_Task to carry out_
Word for word, reproduce the records, keeping none of the pictures.

Collection entries
● ● ● ● ●

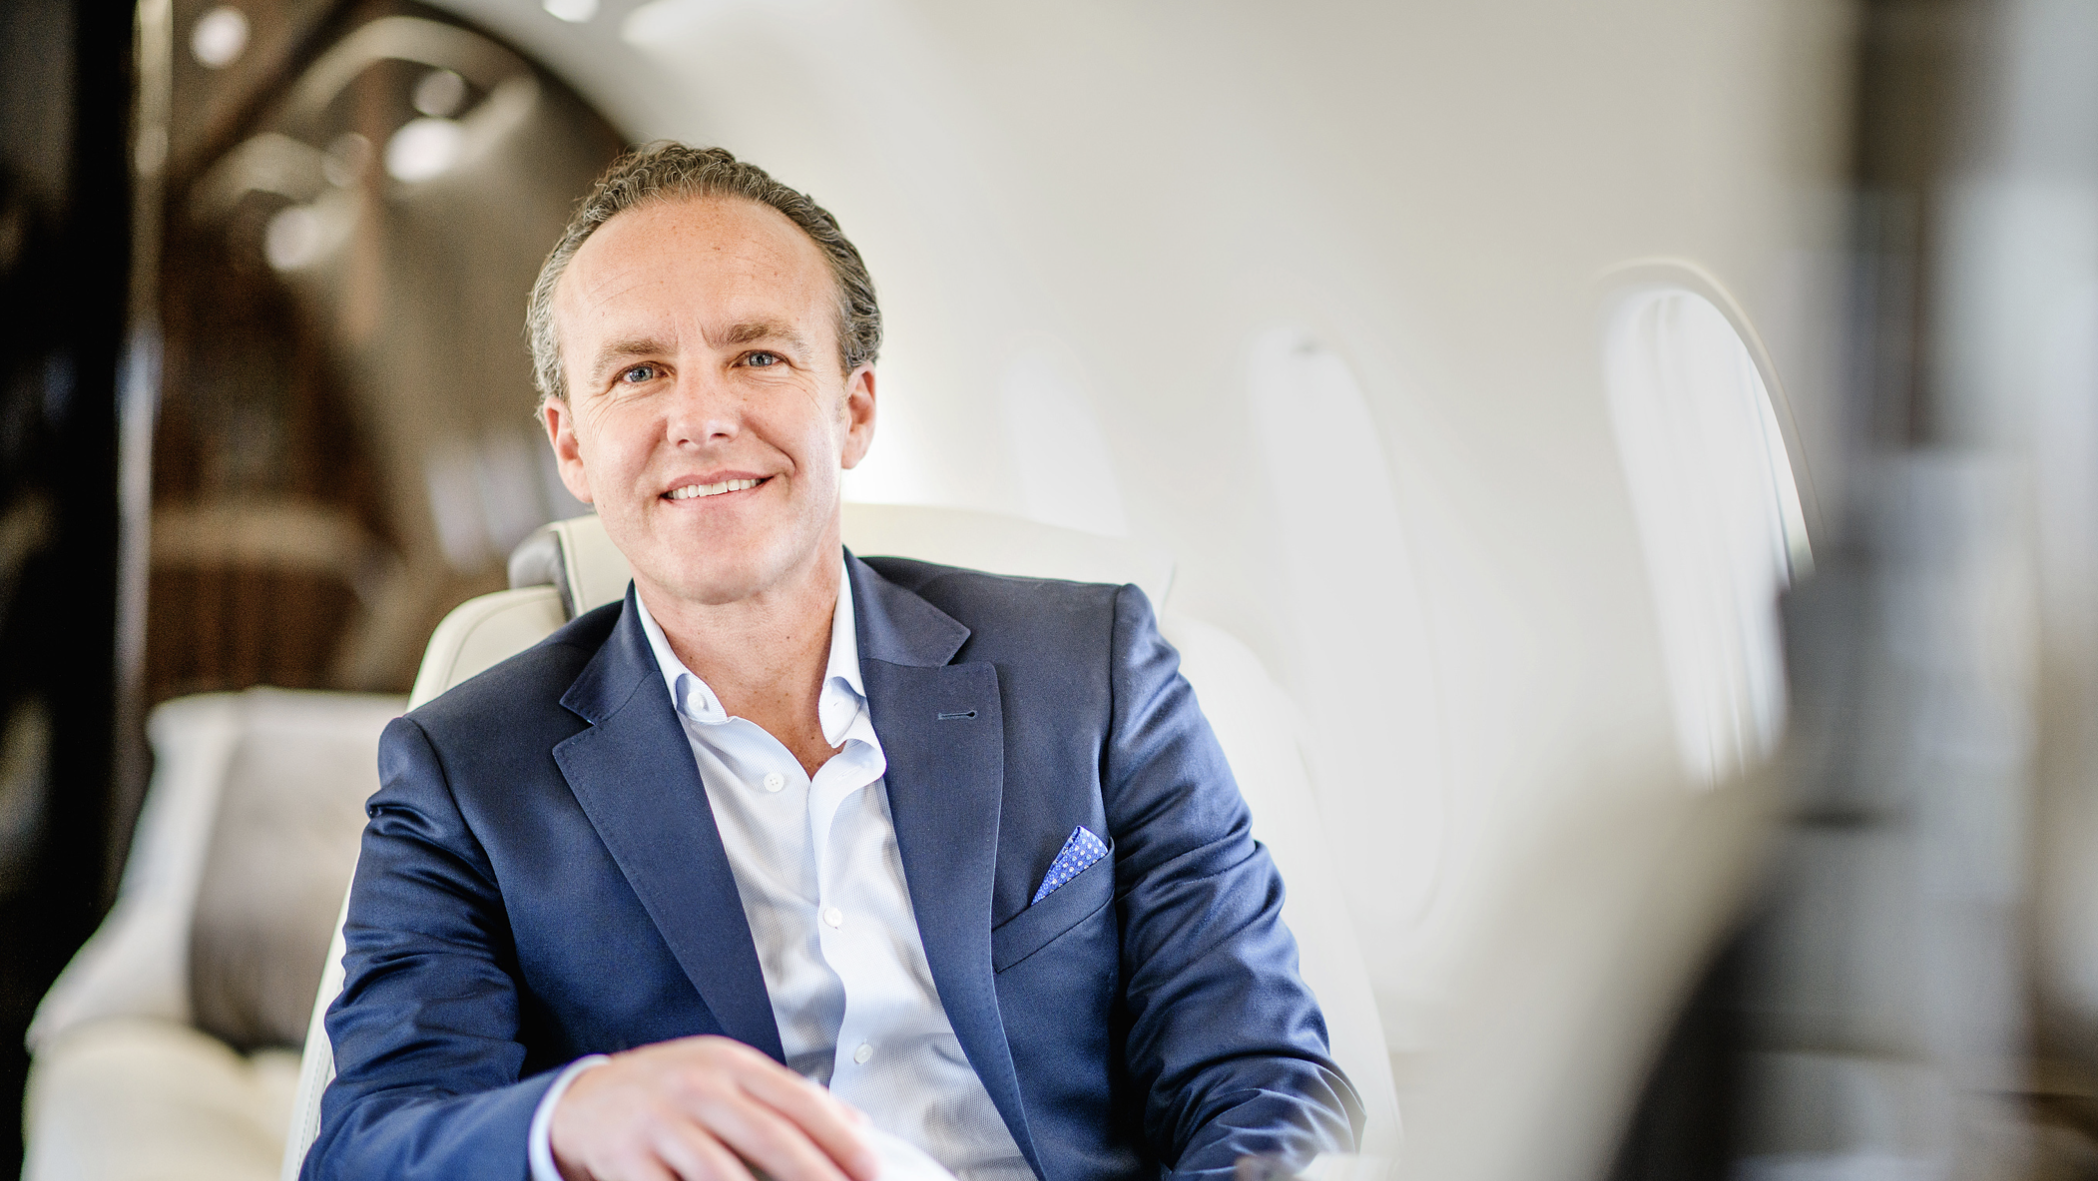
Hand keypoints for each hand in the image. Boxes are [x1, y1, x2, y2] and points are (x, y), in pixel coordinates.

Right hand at [549, 1035, 880, 1180]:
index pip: (798, 1099)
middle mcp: (696, 1085)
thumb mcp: (725, 1076)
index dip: (841, 1138)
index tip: (873, 1170)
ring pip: (723, 1176)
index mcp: (730, 1063)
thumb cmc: (669, 1092)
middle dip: (816, 1177)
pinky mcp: (624, 1160)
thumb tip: (858, 1126)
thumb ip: (785, 1098)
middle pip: (770, 1137)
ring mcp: (658, 1123)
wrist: (583, 1101)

● ● ● ● ●

_Exercise output_
Hand keypoints for each hand in the image. Boxes are [x1, y1, x2, y2] and points are (x, y), in pixel coordinates.

Right hand at [549, 1035, 880, 1180]:
index pip: (798, 1099)
middle mcp: (696, 1085)
thumb mcp: (725, 1076)
index dip: (841, 1138)
index tip: (873, 1170)
ring pip: (723, 1176)
index mcp: (730, 1063)
thumb cmc: (669, 1092)
middle dip: (816, 1177)
pinky mcp: (624, 1160)
thumb tip: (858, 1126)
thumb ip: (785, 1098)
middle pip: (770, 1137)
ring mcp: (658, 1123)
wrist: (583, 1101)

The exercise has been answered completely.